To build on this foundation, explore these resources:
- IronXL NuGet package -- package details and version history on NuGet.org
- IronXL tutorials overview -- guided tutorials covering filtering, formula evaluation, and chart generation
- IronXL API reference -- full class and method documentation
- IronXL GitHub examples -- downloadable sample projects on GitHub
- IronXL licensing options -- license tiers for development, staging, and production
- Microsoft CSV parsing documentation -- background on the .NET IO model that IronXL builds on
- ASP.NET Core file upload documentation -- official guidance on IFormFile and multipart upload configuration
- IronXL read and import Excel tutorial -- covers reading XLSX alongside CSV
- IronXL create and write tutorial -- covers writing data and saving in multiple formats
- IronXL data sorting and filtering -- manipulating imported data after loading
With IronXL in your project, adding support for XLSX uploads alongside CSV requires no additional code changes -- the same WorkBook.Load call handles both. That consistency means you can expand the feature set of your import endpoint incrementally as your application requirements grow.

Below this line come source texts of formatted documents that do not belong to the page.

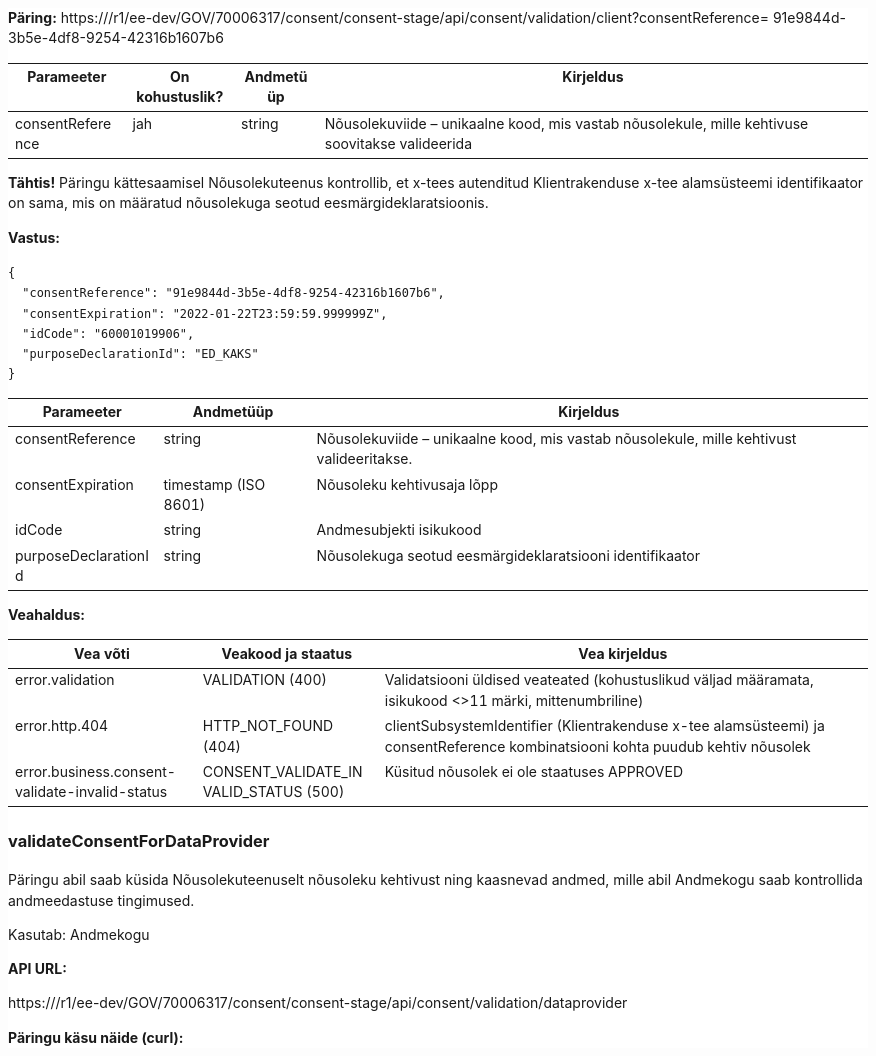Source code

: **Päring:**
https://<turvaserveri-aadress>/r1/ee-dev/GOV/70006317/consent/consent-stage/api/consent/validation/client?consentReference= 91e9844d-3b5e-4df8-9254-42316b1607b6
    
Parameeter | On kohustuslik? | Andmetüüp | Kirjeldus
------------ | ------------- | ------------ | -------------
consentReference | jah | string | Nõusolekuviide –  unikaalne kood, mis vastab nõusolekule, mille kehtivuse soovitakse valideerida

**Tähtis!** Päringu kättesaamisel Nõusolekuteenus kontrollib, et x-tees
autenditud Klientrakenduse x-tee alamsüsteemi identifikaator on sama,
mis on määratud nõusolekuga seotud eesmärgideklaratsioonis.

**Vastus:**
```    
{
  "consentReference": "91e9844d-3b5e-4df8-9254-42316b1607b6",
  "consentExpiration": "2022-01-22T23:59:59.999999Z",
  "idCode": "60001019906",
  "purposeDeclarationId": "ED_KAKS"
}
```
Parameeter | Andmetüüp | Kirjeldus
------------ | ------------ | -------------
consentReference | string | Nõusolekuviide –  unikaalne kood, mis vastab nõusolekule, mille kehtivust valideeritakse.
consentExpiration | timestamp (ISO 8601) | Nõusoleku kehtivusaja lõpp
idCode | string | Andmesubjekti isikukood
purposeDeclarationId | string | Nõusolekuga seotud eesmärgideklaratsiooni identifikaator

**Veahaldus:**
    
Vea võti | Veakood ja staatus | Vea kirjeldus
------------ | ------------ | -------------
error.validation | VALIDATION (400) | Validatsiooni üldised veateated (kohustuslikud väljad määramata, isikukood <>11 märki, mittenumbriline)
error.http.404 | HTTP_NOT_FOUND (404) | clientSubsystemIdentifier (Klientrakenduse x-tee alamsüsteemi) ja consentReference kombinatsiooni kohta  puudub kehtiv nõusolek
error.business.consent-validate-invalid-status | CONSENT_VALIDATE_INVALID_STATUS (500) | Küsitud nõusolek ei ole staatuses APPROVED
    
### validateConsentForDataProvider

Päringu abil saab küsida Nõusolekuteenuselt nõusoleku kehtivust ning
kaasnevad andmed, mille abil Andmekogu saab kontrollida andmeedastuse
tingimused.

Kasutab: Andmekogu

**API URL:**
    
https://<turvaserveri-aadress>/r1/ee-dev/GOV/70006317/consent/consent-stage/api/consent/validation/dataprovider

**Päringu käsu näide (curl):**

Frequently Asked Questions
How can I import CSV files in an ASP.NET Core application?
You can import CSV files in an ASP.NET Core application using IronXL by handling file uploads, parsing CSV data, and mapping it to model class objects. IronXL provides an API to facilitate these tasks efficiently.
What are the benefits of using IronXL for CSV import in C#?
IronXL offers an API that simplifies the process of importing CSV files. It allows you to easily parse data, map it to models, and convert records into JSON, making it an ideal choice for data-driven applications.
Can IronXL parse CSV data into model class objects?
Yes, IronXL can parse CSV data into model class objects, allowing you to work with structured data within your .NET application efficiently.
How does IronXL help with database integration when importing CSV files?
IronXL helps with database integration by allowing you to parse CSV data and map it to model objects that can be easily inserted or updated in your database.
Is it possible to return CSV records as JSON using IronXL?
Yes, with IronXL, you can convert CSV records to JSON format, which is useful for creating web APIs or integrating with front-end applications.
What file formats can IronXL handle besides CSV?
In addition to CSV, IronXL can handle various Excel file formats such as XLSX, XLS, and others, providing versatility for different spreadsheet needs.
Does IronXL support large CSV file imports?
IronXL is designed to handle large CSV file imports efficiently, ensuring performance and reliability in data-driven applications.